The overall software architecture of the I-BiDaaS project is shown below and contains a classical lambda-architecture, meaning a streaming and batch layer that together analyze process and also store the data. The batch layer is shown in red and brown and the streaming layer consists of the green parts. The former was described in a previous blog post; here we concentrate on the challenges of the streaming layer.
The I-BiDaaS platform can handle large amounts of data that are coming from many different sources, e.g. sensors, databases, blogs, services and also from IBM’s Test Data Fabrication platform. One can also upload historical data for analysis. The result of such analysis will lead to rules or models that can analyze new data in real-time or nearly real-time.
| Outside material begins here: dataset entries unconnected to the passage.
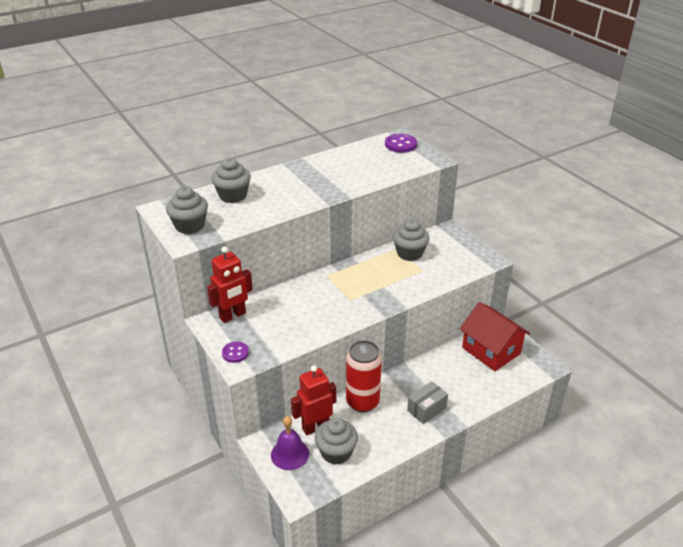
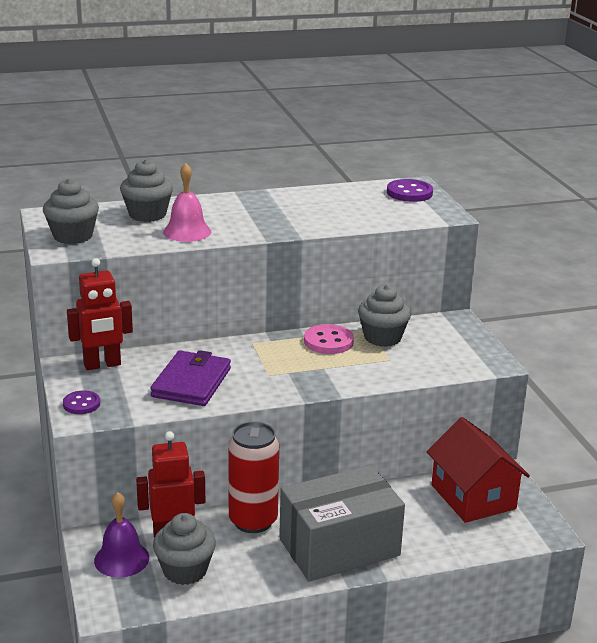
camera: 15 degrees right, 10 degrees down
grey box [407,381,448,424] -> grey box [279,465,405,581], size x2.07
none -> purple wallet [150,350,231,406]
none -> pink bell [163,163,211,242]
none -> pink button [304,324,354,354]

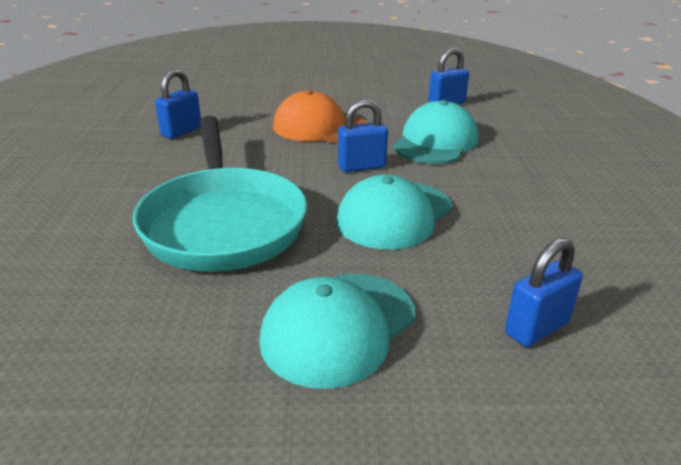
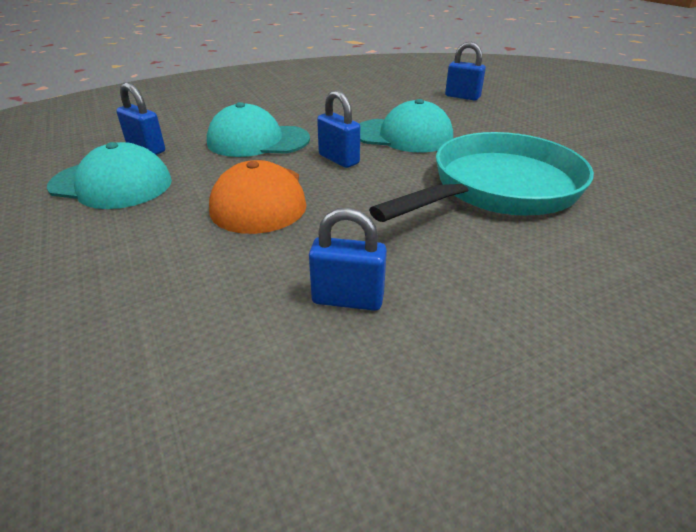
camera: 115 degrees left, 5 degrees up
turquoise cap [259,274,415,389] -> turquoise cap moved to [47,142,172,209]

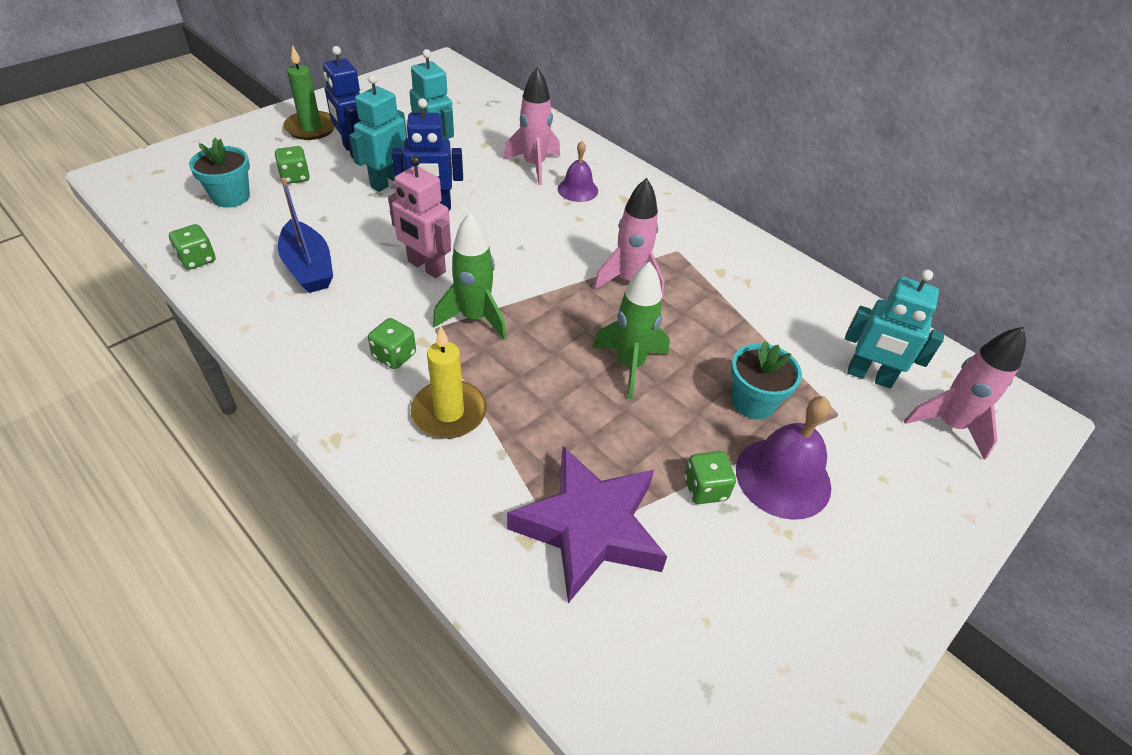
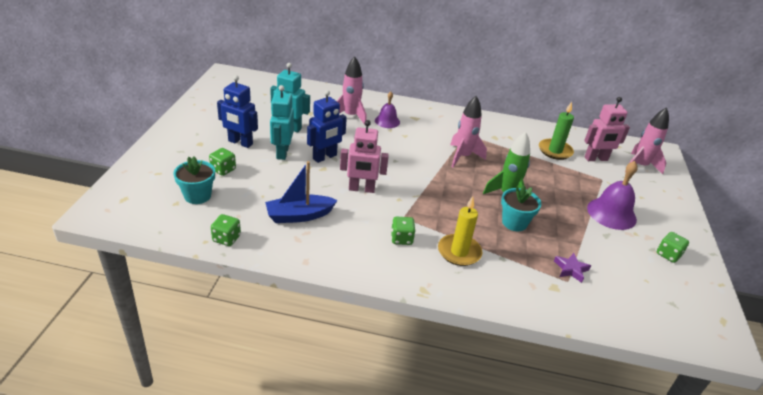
camera: 35 degrees left, 10 degrees down
blue boat [278,177,333,293] -> blue boat turned 135 degrees clockwise [265,161,337,223]
green candle [283,45,335,140] -> green candle moved to [539,102,574,160]
green rocket [433,213,507,340] -> none
purple star [507,447,667,603] -> purple star [554,253,591,283], size x0.42
green dice [684,451,736,504] -> green dice moved to [657,232,689,263]
turquoise flower pot [731,341,802,419] -> turquoise flower pot moved to [501,185,541,231]
turquoise robot [845,270,944,388] -> pink robot [584,97,630,161]

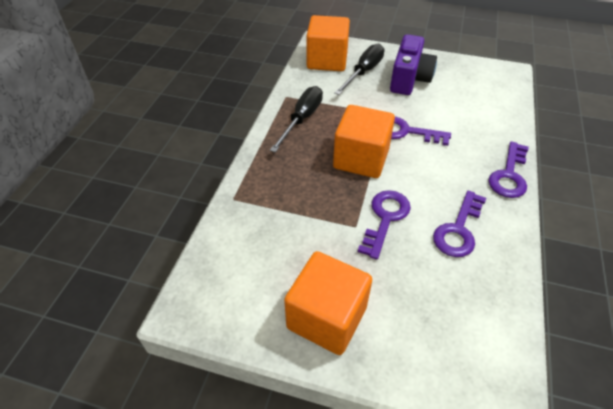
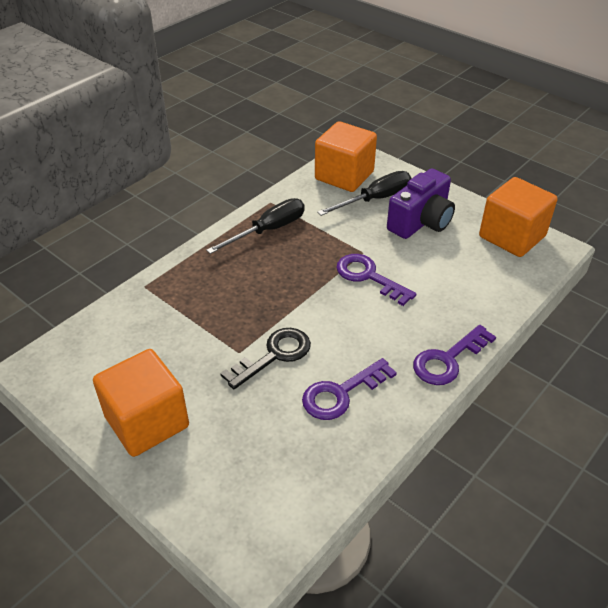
camera: 25 degrees right, 5 degrees down
orange cube [333,105,395,178] -> orange cube moved to [479,177,558,257]
purple key [358,190,411,260] -> black key [220,328,311,389]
These are normally written in Python or R using well-known libraries like scikit-learn, Tensorflow or keres, however, one can also write own code or use PMML.
For I-BiDaaS we have chosen as Streaming Analytics software Apama by Software AG (SAG) which is part of a leading Industrial Internet of Things (IIoT) platform, a community edition is available as well. The real-time data is fed in through a message broker and the analytics software will call the pre-defined rules and models at runtime. The data can also be enhanced by other means, e.g. by calling web services or query databases.
When the data analysis task is too time-consuming to react to anomalies in the desired time, the I-BiDaaS platform will offload these tasks to an array of GPUs. The data flow is sketched below and uses an in-memory data storage for faster data exchange. We have already seen an improvement by 50%.